Required action | Reproduce the text of every item below word for word, line by line, and leave the pictures out of your answer.

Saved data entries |
··········
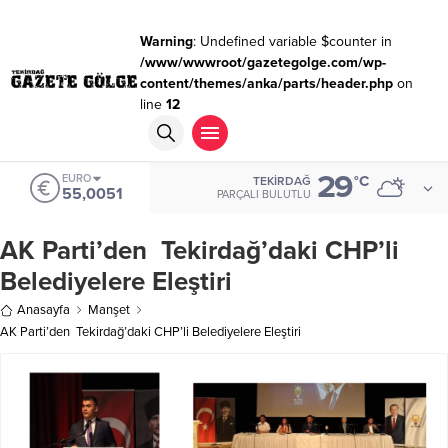
Warning
: Undefined variable $counter in
/www/wwwroot/gazetegolge.com/wp-
content/themes/anka/parts/header.php
on
line
12
29
EURO
°C
TEKIRDAĞ
55,0051
PARÇALI BULUTLU
AK Parti’den Tekirdağ’daki CHP’li
Belediyelere Eleştiri
Anasayfa
Manşet
AK Parti’den Tekirdağ’daki CHP’li Belediyelere Eleştiri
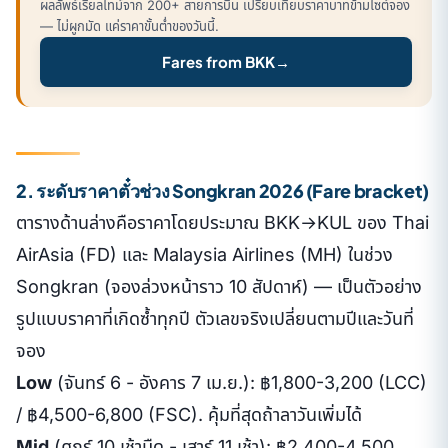
ผลลัพธ์เรียลไทม์จาก 200+ สายการบิน เปรียบเทียบราคาบาทข้ามไซต์จอง
— ไม่ผูกมัด แค่ราคาขั้นต่ำของวันนี้.
Fares from BKK
→
2. ระดับราคาตั๋วช่วง Songkran 2026 (Fare bracket)
ตารางด้านล่างคือราคาโดยประมาณ BKK→KUL ของ Thai
AirAsia (FD) และ Malaysia Airlines (MH) ในช่วง
Songkran (จองล่วงหน้าราว 10 สัปดาห์) — เป็นตัวอย่าง
รูปแบบราคาที่เกิดซ้ำทุกปี ตัวเลขจริงเปลี่ยนตามปีและวันที่
จอง
Low
(จันทร์ 6 - อังคาร 7 เม.ย.): ฿1,800-3,200 (LCC)
/ ฿4,500-6,800 (FSC). คุ้มที่สุดถ้าลาวันเพิ่มได้
Mid
(ศุกร์ 10 เช้ามืด - เสาร์ 11 เช้า): ฿2,400-4,500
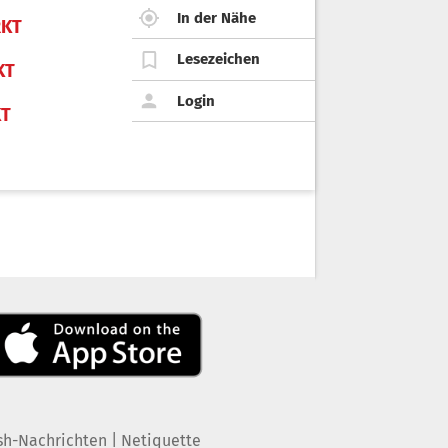
In der Nähe
KT
Lesezeichen
KT
Login
KT
|
sh-Nachrichten
Netiquette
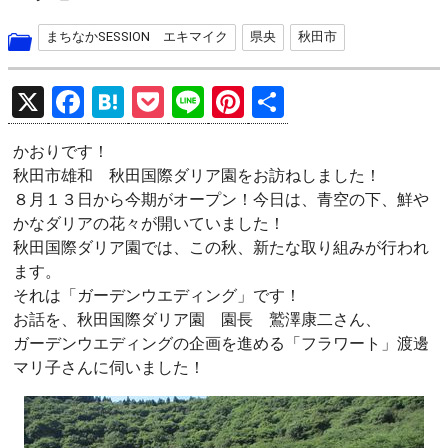
まちなかSESSION エキマイク
県央
秋田市
X
F
H
P
Li
Pi
共
a
at
o
n
nt
有
かおりです！
ce
e
ck
e
er
秋田市雄和 秋田国際ダリア園をお訪ねしました！
b
n
et
es
８月１３日から今期がオープン！今日は、青空の下、鮮や
o
a
t
かなダリアの花々が開いていました！
秋田国際ダリア園では、この秋、新たな取り組みが行われ
o
ます。
k
それは「ガーデンウエディング」です！
お話を、秋田国際ダリア園 園長 鷲澤康二さん、
ガーデンウエディングの企画を進める「フラワート」渡邊
マリ子さんに伺いました！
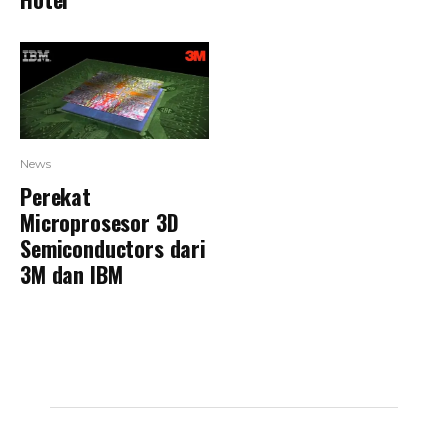
News
Perekat
Microprosesor 3D
Semiconductors dari
3M dan IBM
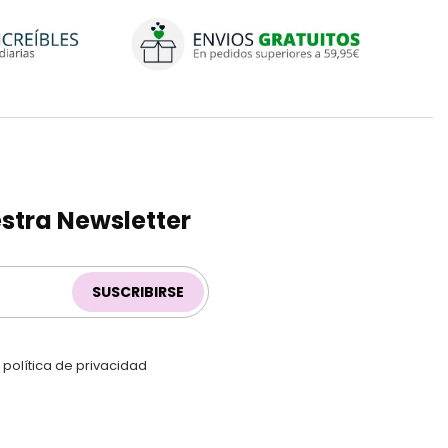
stra Newsletter
SUSCRIBIRSE
a
política de privacidad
··········
Task solution |
Warning
: Undefined variable $counter in
/www/wwwroot/gazetegolge.com/wp-
content/themes/anka/parts/header.php
on
line
12
29
EURO
°C
TEKIRDAĞ
55,0051
PARÇALI BULUTLU
AK Parti’den Tekirdağ’daki CHP’li
Belediyelere Eleştiri
Anasayfa
Manşet
AK Parti’den Tekirdağ’daki CHP’li Belediyelere Eleştiri
ผลลัพธ์เรียลไทม์จาก 200+ สายการบิน เปรียบเทียบราคาบาทข้ามไซต์จอง
— ไม่ผูกมัด แค่ราคาขั้นต่ำของวันนี้.
Fares from BKK
→
2. ระดับราคาตั๋วช่วง Songkran 2026 (Fare bracket)
ตารางด้านล่างคือราคาโดยประมาณ BKK→KUL ของ Thai
AirAsia (FD) และ Malaysia Airlines (MH) ในช่วง
Songkran (จองล่วงหน้าราว 10 สัปดาห์) — เป็นตัวอย่าง
รูปแบบราคาที่เกิดซ้ำทุกปี ตัวเลขจริงเปลี่ยนตามปีและวันที่
จอง
Low
(จันทร์ 6 - อังคาร 7 เม.ย.): ฿1,800-3,200 (LCC)
/ ฿4,500-6,800 (FSC). คุ้มที่สุดถ้าลาวันเพิ่มได้
Mid
(ศุกร์ 10 เช้ามืด - เสาร์ 11 เช้า): ฿2,400-4,500
In der Nähe
KT
Lesezeichen
KT
Login
KT
|
sh-Nachrichten
Netiquette
まちなかSESSION エキマイク
県央
秋田市
X
F
H
P
Li
Pi
共
a
at
o
n
nt
有
かおりです！
ce
e
ck
e
er
秋田市雄和 秋田国際ダリア園をお訪ねしました！
b
n
et
es
８月１３日から今期がオープン！今日は、青空の下、鮮や
o
a
t
かなダリアの花々が開いていました！
秋田国際ダリア園では、この秋、新たな取り組みが行われ
o
ます。
k
それは「ガーデンウエディング」です！
お話を、秋田国際ダリア園 園長 鷲澤康二さん、
ガーデンウエディングの企画を進める「フラワート」渡邊
マリ子さんに伺いました！
News
Perekat
Microprosesor 3D
Semiconductors dari
3M dan IBM
stra Newsletter
SUSCRIBIRSE
a
política de privacidad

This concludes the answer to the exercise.